This milestone collection of forty-two stories by the biggest and most prestigious names in the mystery field creates a fictional mirror of our fears, our need for justice - or revenge - and our violent world. James Elroy and Andrew Vachss surpass the mere hard edge to depict a bloody, pitiless world of criminals and avengers. Sue Grafton uses her P.I. Kinsey Millhone to balance the scales of justice in the shotgun killing of a cocaine dealer when the authorities can't or won't. And Sara Paretsky brings back Philip Marlowe to solve a classic California case of double murder in a brilliant homage to Raymond Chander. All the stories in this unparalleled treasury represent crime writing that no longer follows the rules of yesterday's cozies and detective fiction. Evil still lurks there, but there are no sanitized off-stage murders solved by aloof paragons of deduction. Instead we have vigorous, ironic, disturbingly realistic and undeniably alive tales that are remarkably diverse and riveting. A mystery lover's dream.
Author

Jerome Charyn is an award-winning American author. With more than 50 published works, Charyn has earned a long-standing reputation as an inventive and prolific chronicler of real and imagined American life. Pulitzer Prize-winning novelist Michael Chabon calls him "one of the most important writers in American literature." New York Newsday hailed Charyn as "a contemporary American Balzac," and the Los Angeles Times described him as "absolutely unique among American writers." Since the 1964 release of Charyn's first novel, Once Upon a Droshky, he has published thirty novels, three memoirs, eight graphic novels, two books about film, short stories, plays, and works of non-fiction. Two of his memoirs were named New York Times Book of the Year. Charyn has been a finalist for the PEN/Faulkner Award for Fiction. He received the Rosenthal Award from the American Academy of Arts and Letters and was named Commander of Arts and Letters by the French Minister of Culture. Charyn is Distinguished Professor Emeritus of Film Studies at the American University of Paris.
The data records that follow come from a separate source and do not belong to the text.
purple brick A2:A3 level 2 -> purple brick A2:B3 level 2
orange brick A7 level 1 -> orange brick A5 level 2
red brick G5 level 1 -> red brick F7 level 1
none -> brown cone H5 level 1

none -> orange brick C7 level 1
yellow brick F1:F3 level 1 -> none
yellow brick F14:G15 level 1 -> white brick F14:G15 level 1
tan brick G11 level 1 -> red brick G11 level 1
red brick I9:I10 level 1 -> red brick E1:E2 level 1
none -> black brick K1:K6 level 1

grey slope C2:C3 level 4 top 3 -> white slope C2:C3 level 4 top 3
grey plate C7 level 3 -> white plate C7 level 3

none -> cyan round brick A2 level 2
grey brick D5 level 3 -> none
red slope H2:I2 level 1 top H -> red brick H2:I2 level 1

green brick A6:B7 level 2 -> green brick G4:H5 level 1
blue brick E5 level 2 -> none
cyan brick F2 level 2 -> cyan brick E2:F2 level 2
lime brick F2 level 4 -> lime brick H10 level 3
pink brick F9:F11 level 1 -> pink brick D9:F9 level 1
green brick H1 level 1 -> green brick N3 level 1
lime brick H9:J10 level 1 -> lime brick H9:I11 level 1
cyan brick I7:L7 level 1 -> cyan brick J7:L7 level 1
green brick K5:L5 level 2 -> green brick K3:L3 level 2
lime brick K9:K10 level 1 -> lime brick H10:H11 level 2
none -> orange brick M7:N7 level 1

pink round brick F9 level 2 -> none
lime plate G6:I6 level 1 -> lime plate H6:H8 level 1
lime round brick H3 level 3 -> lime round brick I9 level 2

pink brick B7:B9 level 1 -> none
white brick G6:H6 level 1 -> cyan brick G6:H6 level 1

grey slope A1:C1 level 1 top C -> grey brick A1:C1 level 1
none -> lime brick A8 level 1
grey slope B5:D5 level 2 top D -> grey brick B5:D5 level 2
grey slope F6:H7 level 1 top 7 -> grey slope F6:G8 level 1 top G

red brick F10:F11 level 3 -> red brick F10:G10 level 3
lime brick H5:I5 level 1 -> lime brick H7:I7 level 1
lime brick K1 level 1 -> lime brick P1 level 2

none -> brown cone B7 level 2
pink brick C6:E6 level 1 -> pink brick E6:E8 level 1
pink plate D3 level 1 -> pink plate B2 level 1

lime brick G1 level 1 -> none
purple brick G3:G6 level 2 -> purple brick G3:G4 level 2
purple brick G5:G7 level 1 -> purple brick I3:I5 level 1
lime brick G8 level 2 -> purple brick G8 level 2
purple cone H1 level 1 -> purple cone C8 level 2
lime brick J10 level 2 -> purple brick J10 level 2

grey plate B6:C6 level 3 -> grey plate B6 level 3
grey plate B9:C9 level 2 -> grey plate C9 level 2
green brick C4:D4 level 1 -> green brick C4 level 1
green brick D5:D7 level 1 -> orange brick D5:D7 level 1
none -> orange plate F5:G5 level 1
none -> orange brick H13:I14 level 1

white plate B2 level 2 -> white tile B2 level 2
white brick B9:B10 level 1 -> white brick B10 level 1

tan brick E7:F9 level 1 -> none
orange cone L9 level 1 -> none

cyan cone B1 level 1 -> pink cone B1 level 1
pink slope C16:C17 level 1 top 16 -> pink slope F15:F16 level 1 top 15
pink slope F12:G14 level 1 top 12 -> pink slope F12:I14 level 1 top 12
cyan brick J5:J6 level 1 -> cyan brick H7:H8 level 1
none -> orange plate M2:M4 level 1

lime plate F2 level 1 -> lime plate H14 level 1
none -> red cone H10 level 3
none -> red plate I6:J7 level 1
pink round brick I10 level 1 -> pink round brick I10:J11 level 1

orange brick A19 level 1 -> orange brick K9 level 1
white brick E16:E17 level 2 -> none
In addition to writing and teaching, Charyn is a tournament table tennis player, once ranked in the top ten percent of players in France. Noted novelist Don DeLillo called Charyn's book on table tennis, Sizzling Chops & Devilish Spins, "The Sun Also Rises of ping-pong." Charyn's most recent novel, Jerzy, was described by The New Yorker as a "fictional fantasia" about the life of Jerzy Kosinski, the controversial author of The Painted Bird. In 2010, Charyn wrote The Secret Life of Emily Dickinson, an imagined autobiography of the renowned poet, a book characterized by Joyce Carol Oates as a "fever-dream picaresque." Charyn lives in New York City. He's currently working with artists Asaf and Tomer Hanuka on an animated television series based on his Isaac Sidel crime novels.